Stepping back from the day-to-day turmoil and looking at where we are a year and a half after the iPhone’s release, Google’s on-demand cloud apps have fundamentally transformed how we reach the Web. Not only has the free suite of mail, calendar, chat, video conferencing, and collaboration tools finally pushed Microsoft into the game, but the shift of our data to the cloud has made the interchange between phone and computer seamless.

Apple understands how we work in this new paradigm, and has provided the necessary tools for managing the work of information triage in this burgeoning world of realtime virtualization. The device matters more than ever, but not as an island unto itself.
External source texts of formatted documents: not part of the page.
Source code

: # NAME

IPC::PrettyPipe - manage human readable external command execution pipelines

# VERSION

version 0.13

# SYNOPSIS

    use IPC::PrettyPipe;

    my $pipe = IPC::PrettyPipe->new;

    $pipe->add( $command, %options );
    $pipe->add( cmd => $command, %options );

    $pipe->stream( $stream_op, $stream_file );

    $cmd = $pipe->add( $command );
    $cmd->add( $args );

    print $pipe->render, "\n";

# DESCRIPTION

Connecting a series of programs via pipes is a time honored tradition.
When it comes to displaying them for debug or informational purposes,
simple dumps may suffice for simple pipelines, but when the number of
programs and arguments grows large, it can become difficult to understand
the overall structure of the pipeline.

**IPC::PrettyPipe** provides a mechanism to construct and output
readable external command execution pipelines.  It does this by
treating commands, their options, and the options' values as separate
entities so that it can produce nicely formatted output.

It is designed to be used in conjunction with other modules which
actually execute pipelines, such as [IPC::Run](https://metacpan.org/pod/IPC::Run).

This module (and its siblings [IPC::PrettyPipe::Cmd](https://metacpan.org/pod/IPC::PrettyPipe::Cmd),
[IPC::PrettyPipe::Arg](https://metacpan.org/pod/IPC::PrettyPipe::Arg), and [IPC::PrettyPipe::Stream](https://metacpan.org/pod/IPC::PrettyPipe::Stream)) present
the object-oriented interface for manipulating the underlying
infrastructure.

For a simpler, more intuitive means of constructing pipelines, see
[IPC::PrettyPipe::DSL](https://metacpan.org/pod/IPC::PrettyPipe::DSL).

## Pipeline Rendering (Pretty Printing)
Deficiencies on the iPhone such as lack of copy and paste can be managed through services that provide addresses, phone numbers, and microbites of information as part of reminders or task lists. Gmail’s new task list keyboard shortcut for email items can be extended to harvest other links, and pushed to the iPhone for action on the go.

Virtualizing information flow creates a strategic barrier to those who follow, and Apple is out ahead in each major area except the ones that Google must own to continue to grow. Understanding the Google imperative frees Apple to take advantage of the Google “middleware” layer to stitch its hardware together across the various nodes of our work and play life. This virtual life style is more efficient for companies seeking to outsource their workforces while maintaining the subtle group dynamics that lead to success in difficult times.

Killing off the MacWorld conference is just such a pragmatic business decision at the enterprise level; there’s no need for a conference to evangelize the next wave of products when the current wave already does the trick. Apple’s challenge is to pry open the carriers to transport the video endpoints from mobile devices, and work with Google and others to create software to take advantage of multiple collaborative endpoints that know where you are and behave accordingly. This orchestration of business processes around streaming video, micromessaging, and social identity is the IP that Apple lives on and for.